2001: The “Read Before You Install” document on the Mac OS X install CD says that installing Mac OS X on a FireWire or USB drive is unsupported. That means it doesn’t work, right?
Nope, it means your 90 free days of tech support isn’t valid. Big difference! If you’re willing to forgo your 90 free days of listening to Muzak, ahem, 90 free days of Apple phone support, here’s how and why you should install Mac OS X on an external FireWire drive.
A consumer-level system that can run Mac OS X, such as an iMac, iBook, or G4 Cube, only supports one internal drive at a time. What if you have lots of important financial documents or a music collection that took 15 hours to download stored on your internal hard drive?
If you partition your internal hard drive, as is strongly recommended for installing Mac OS X on a single drive, all of your data will be lost.* If you install Mac OS X onto your existing system without partitioning and anything goes wrong, you could lose all of your data anyway!
Benefits of an External Drive
But you’ve got FireWire ports (at least on the latest models)! When you’re ready to buy Mac OS X, get an external FireWire hard drive with it – they start at around $200. Here are the benefits:
- No worrying about making backups or partitioning. If you don’t even know what partitioning is, this setup lets you avoid it.
- It works just like a second drive. You get to keep all the free space you have now on your internal drive.
- Portability. You can bring your hard drive over to your friend’s house and run Mac OS X on their Mac without having to install anything on their computer! Great for showing off how great you are, ahem, how great Mac OS X is.
- Performance. Many FireWire hard drives are faster than the one that came with your Mac. The slowest currently available FireWire hard drives are about the same speed as the drives shipping in iBook and PowerBook G4!
The installation process is as easy as installing Mac OS X on your internal drive, with the driver software needed for controlling the external drive already built into the OS.
The only known issue occurs after installation with some drives: You cannot select the FireWire drive in Mac OS 9’s Startup Disk control panel to boot back into Mac OS X – it looks “grayed out”. If this is the case, restart your Mac and hold down the Option key. This opens the Startup Manager. You can then choose the FireWire drive and click the arrow to continue starting up into Mac OS X.
Updating the Startup Disk control panel to version 9.2 usually solves this problem.
Picking a Drive
What kind of drive should you use?
I bought a discontinued 6 GB VST Portable FireWire drive for a decent price. It’s neither the fastest drive nor the least expensive per gigabyte, but I like it because it’s cute, because VST has seamless Mac OS 9.1 support, and because it’s powered by the computer. Almost all currently shipping FireWire hard drives are advertised as bootable in Mac OS 9.1 and thus work for Mac OS X as well. Check with the manufacturer if they don’t advertise this feature.

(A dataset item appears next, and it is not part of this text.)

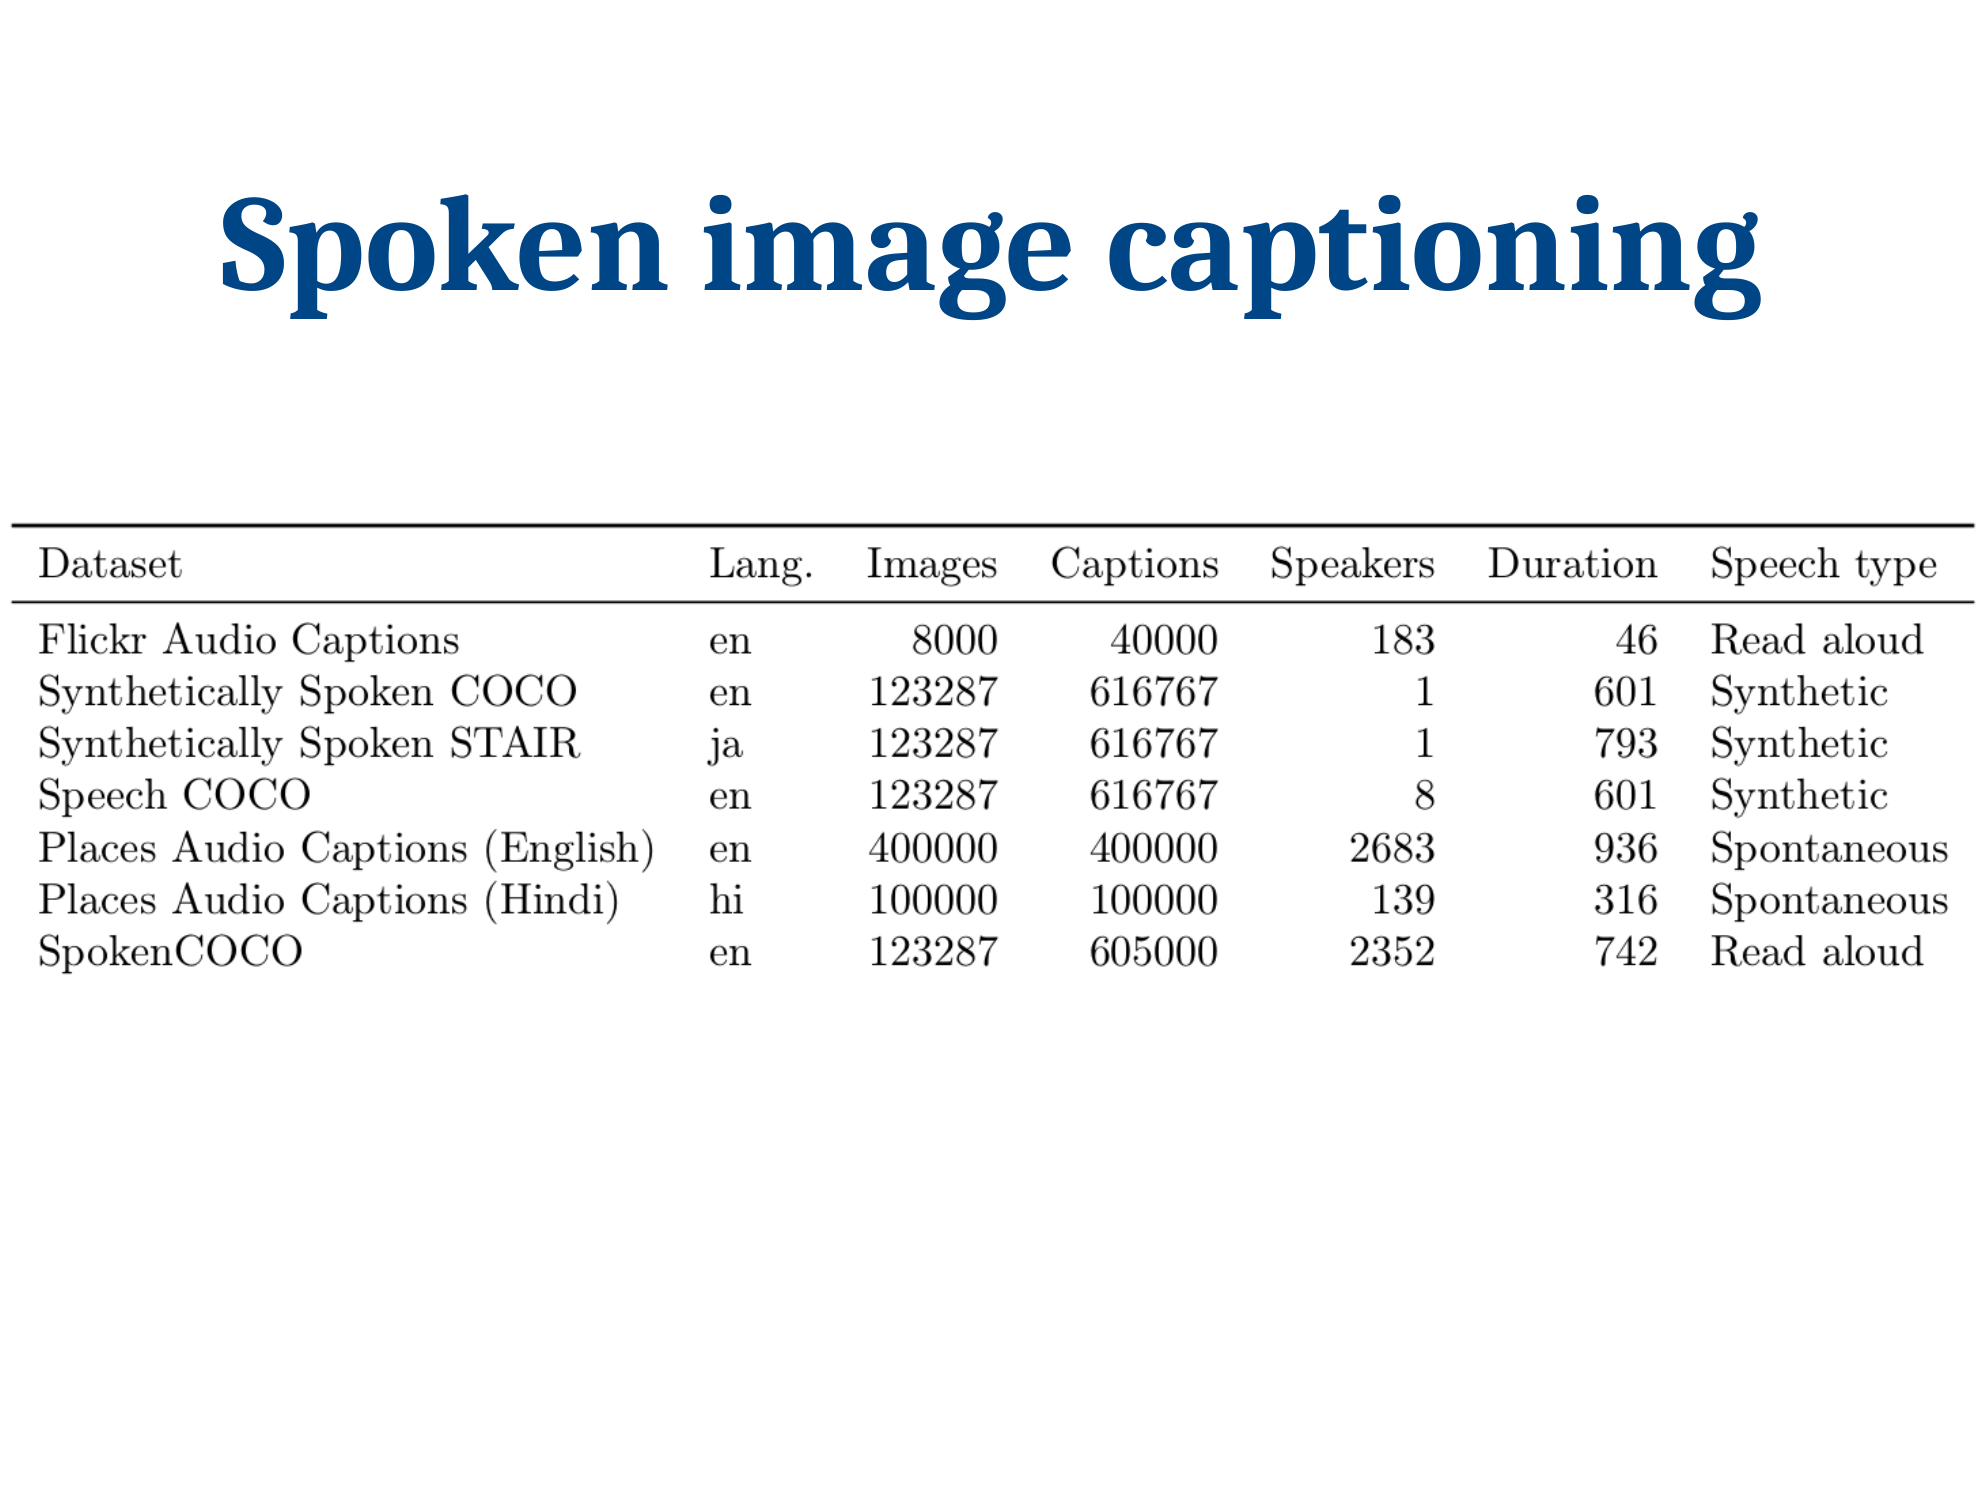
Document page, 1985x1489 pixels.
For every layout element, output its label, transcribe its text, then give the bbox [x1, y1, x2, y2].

picture [0, 508, 1985, 983]
title Spoken image captioning [99, 59, 1885, 432]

What computer do I need for this to work?
All Macs with built-in FireWire except for the Blue and White Power Mac G3 and the “Yikes” Power Mac G4 will work fine.
What About USB?
I don’t have FireWire on my computer; will USB hard drives work?
Yes, but they’re very, very slow.** On average, USB hard drives are 1/20th the speed of FireWire drives with the same drive mechanism, or close to the speed of a floppy drive. Veteran Mac users know that booting off of a floppy takes several times as long as booting from a hard drive – and that was when the OS could fit on a 1.4-megabyte floppy. Mac OS X takes up over 1000 megabytes! The only Macs that didn’t ship with FireWire ports that can boot from USB are the 350 MHz iMacs and the original iBooks.
You will need to hold down the Option key while booting to select the USB drive.
Running Mac OS X on an external FireWire drive is just as easy and responsive as running it on your internal hard drive, with no problems short of losing that free Muzak. Darn!
* This was written when Mac OS X 10.0 was new, long before Mac OS X 10.5 Leopard added the ability to repartition a hard drive without wiping out your data.
** This was also the era of USB 1.1. USB 2.0 is 40 times as fast and still considered painfully slow when booting – but it’s much better than USB 1.1. FireWire 400 tends to run a bit faster than USB 2.0, which wasn’t an option on Macs in 2001.